Текст страницы:

------------------------------

В «возвращении» мыслится опостоянивание (Beständigung) становящегося до сохранения становления становящегося в длительности его становления. В «вечном» мыслится опостоянивание этого постоянства в смысле круговращения, возвращающегося к себе и предвосхищающего этот возврат. Становящееся не есть непрестанно иное бесконечно меняющегося многообразного. То, что становится, есть само то же самое, и это означает одно и то же (идентичное) в той или иной неодинаковости иного. В том же самом мыслится становящееся присутствие идентичного. Мысль Ницше мыслит постоянное опостоянивание становления становящегося в присутствие самоповторения идентичного.
Это «то же» пропастью отделено от единичности неповторяемого рас-поряжения сопринадлежащего друг другу, в котором и берет начало различие.
Мысль о возвращении не является Гераклитовой в обычном философско-историческом смысле, однако она, хотя и не по-гречески, мыслит сущность прежде спроецированной сущести (постоянства присутствования), мыслит ее в ее безысходном, в себе замыкающемся свершении. Таким образом, начало принесено в свершение своего конца. Как никогда далеко от этого последнего проекта сущести отстоит мысль об истине в смысле сущности άλήθεια, чье сущностное рождение несет в себе бытие и дает ему возможность стать причастным началу. В мышлении Ницше «истина» застывает в невыразительной для нее сущности, понимаемой в смысле единогласия, царящего в сущем в целом, так что из этого единогласия никогда нельзя уловить свободного голоса бытия.

------------------------------

Перечень позиций:
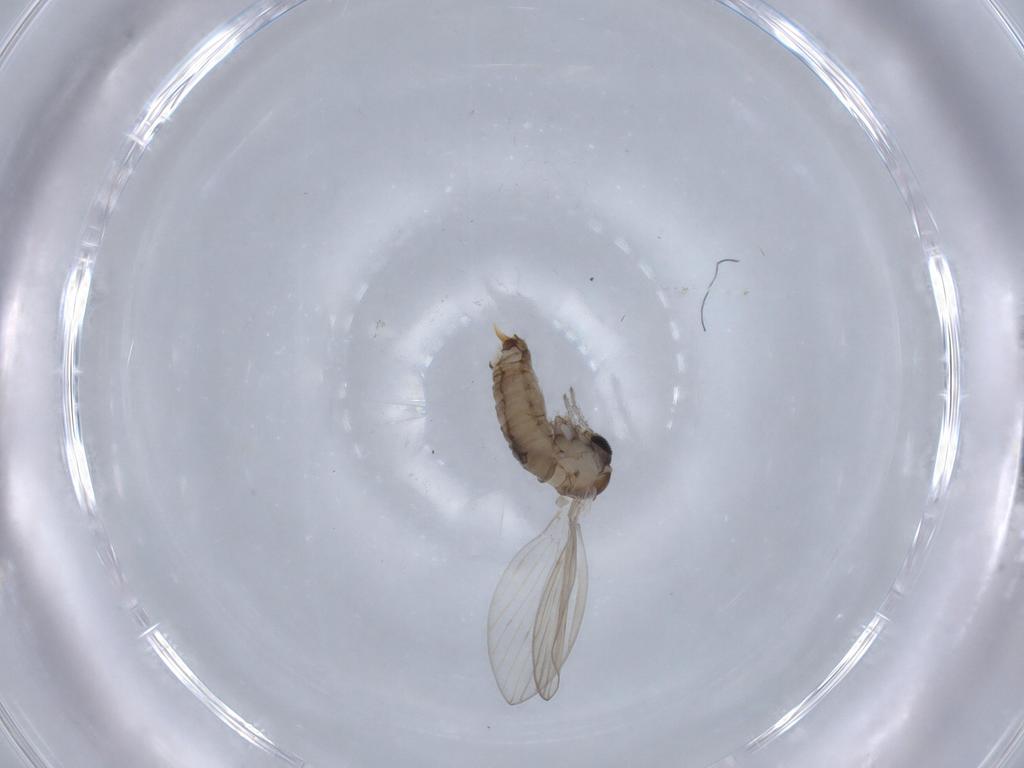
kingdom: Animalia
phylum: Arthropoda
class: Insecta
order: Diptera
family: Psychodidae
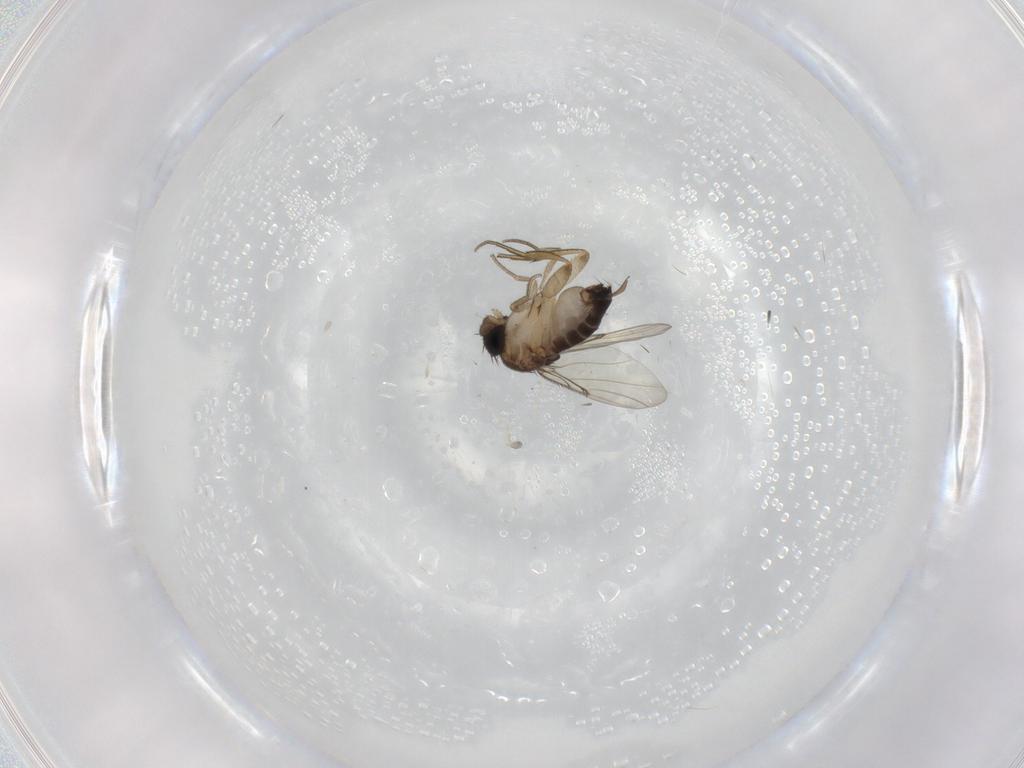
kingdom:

------------------------------

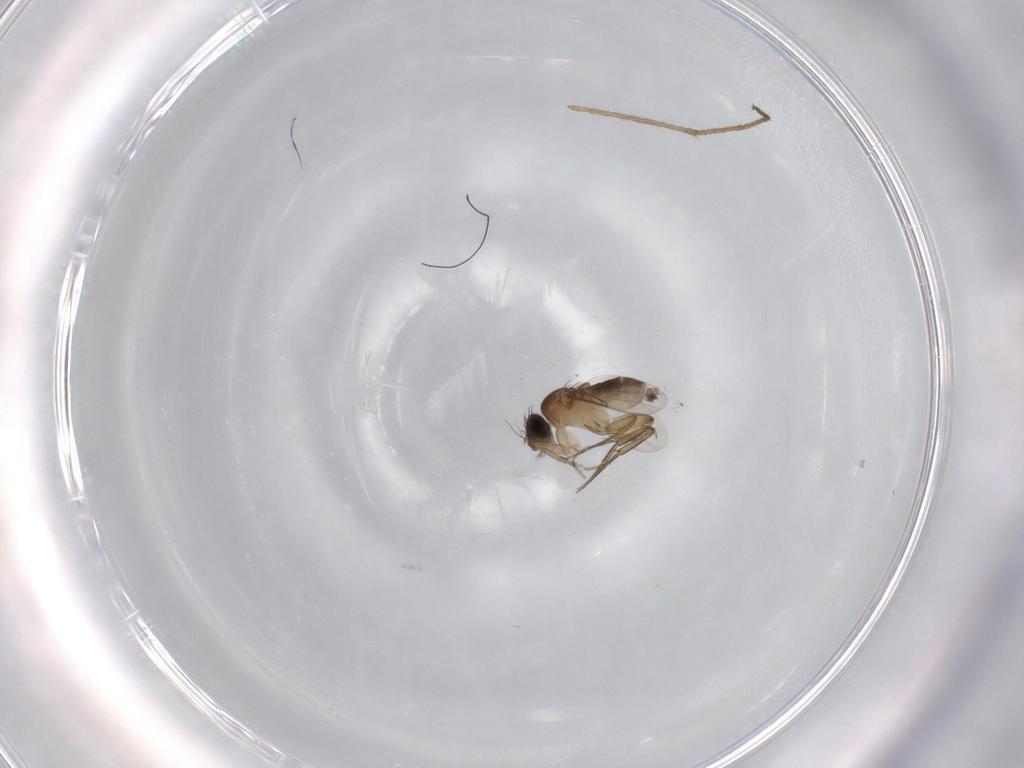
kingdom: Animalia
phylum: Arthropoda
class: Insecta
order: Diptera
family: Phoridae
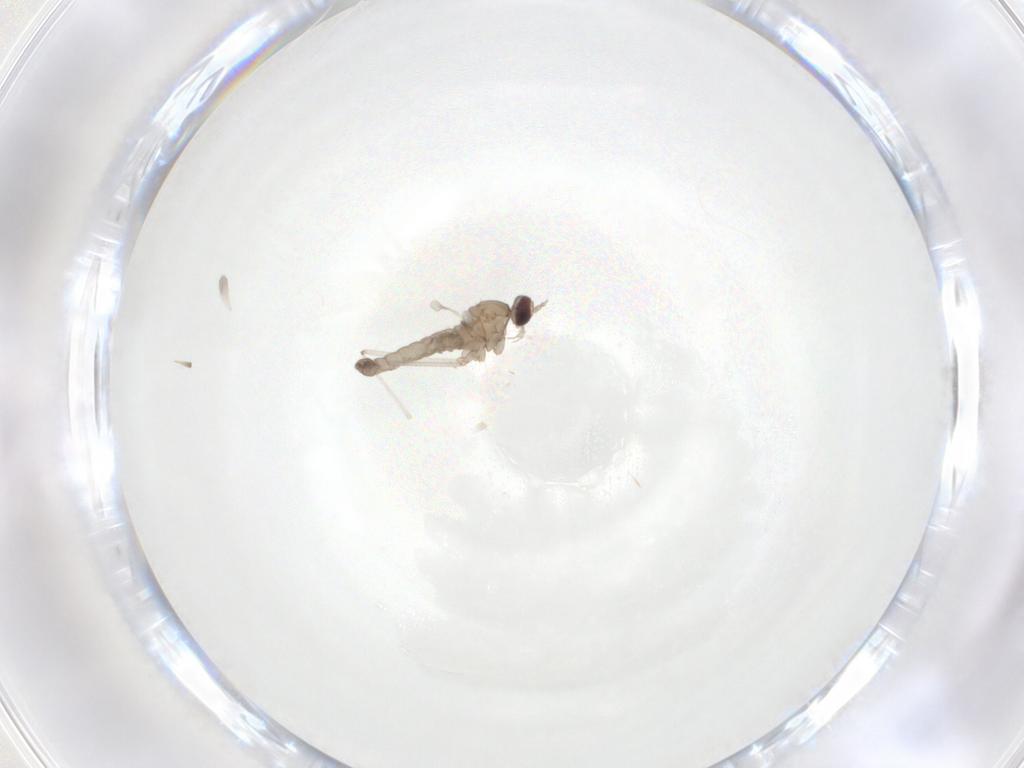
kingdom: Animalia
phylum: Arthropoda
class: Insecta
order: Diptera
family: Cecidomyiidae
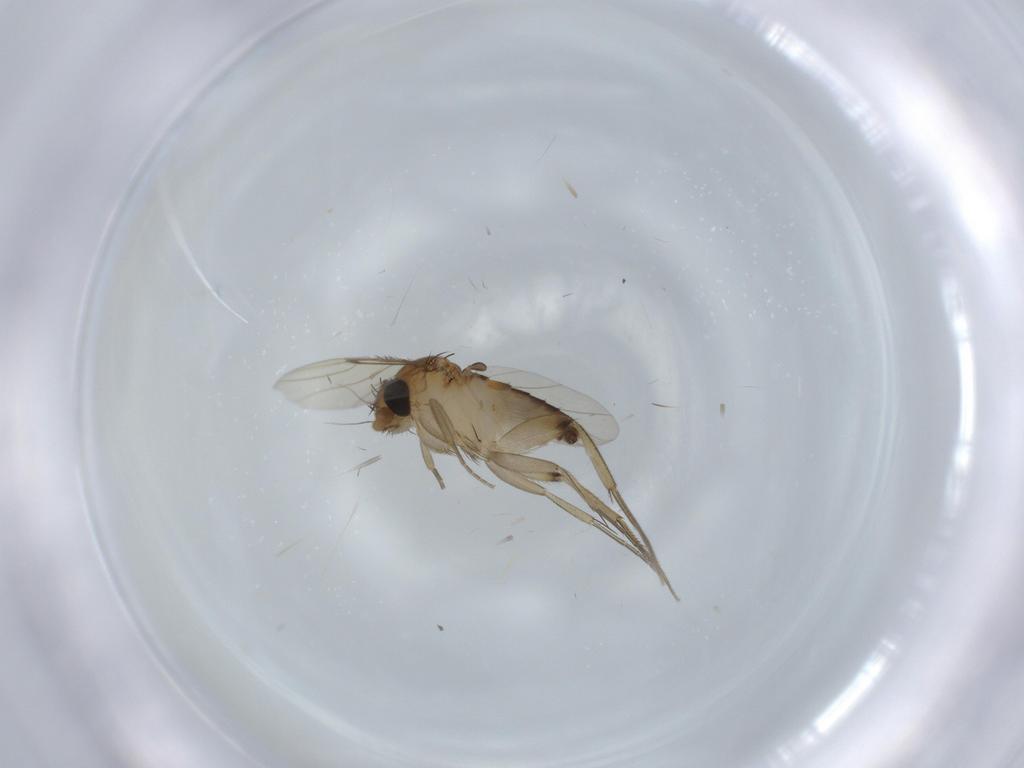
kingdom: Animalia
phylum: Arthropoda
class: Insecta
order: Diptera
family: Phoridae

------------------------------

Рабочие задания:
a - Выпишите все слова и сочетания, взятые во фрагменте о мысли Ницше в кавычки-«ёлочки».
b - Продолжите фрагмент о мысли Ницше после его последнего предложения.
Перечисленные позиции для выполнения не нужны.

Ответы по порядку:
a - возвращении, вечном, то же, истина

b -
История истины бытия завершается потерянностью ее изначальной сущности, совершившейся в результате крушения лишенной основы άλήθεια. Однако с необходимостью возникает историческая видимость того, как будто теперь изначальное единство φύσις было вновь обретено в своей исконной форме, коль скоро на начальном этапе развития метафизики эта φύσις разделялась на «бытие» и «становление». Частями совершившегося таким образом разделения наделялись два нормативных, полагающих меру мира: мир истинный и мир кажущийся.
Могут задать такой вопрос: что, собственно, означает это упразднение различия между обоими мирами и изглаживание различенного, как не возвращение в изначальное и тем самым преодоление метафизики? Однако все дело в том, что ницшевское учение не есть преодоление метафизики: оно представляет собой впавшее в ослепление предельное обращение к ее ведущему проекту. По этой же причине, однако, оно представляет собой нечто принципиально отличное от неуклюжей исторической реминисценции древних учений о цикличном движении мира.
До тех пор пока мысль о вечном возвращении мы будем воспринимать как некую необоснованную и недоказуемую достопримечательность и считать ее следствием поэтических и религиозных припадков Ницше, этот мыслитель будет использоваться на потребу сегодняшнего расхожего мнения. Это еще можно было бы терпеть, помня о том, что превратное истолкование, предпринимаемое современниками, которые, как известно, всегда знают лучше,– неизбежное зло. Однако в данном случае речь идет о другом. Если вопрос о метафизико-историческом смысле ницшевского учения о вечном возвращении мы ставим недостаточно глубоко, это приводит к тому, что глубочайшая необходимость, с которой совершается исторический ход западноевропейского мышления, отходит на второй план, и тем самым в результате некоего со-совершения сомнительных действий, влекущих к забвению бытия, это бытие повергается в оставленность.
Но вместе с тем забывается и первое предусловие, о котором должен помнить всякий, кто хочет постичь более доступную на первый взгляд мысль о воле к власти как основную метафизическую мысль. Если воля к власти является отличительной особенностью сущести сущего, тогда она должна иметь то же смысловое содержание, какое имеет и вечное возвращение того же самого.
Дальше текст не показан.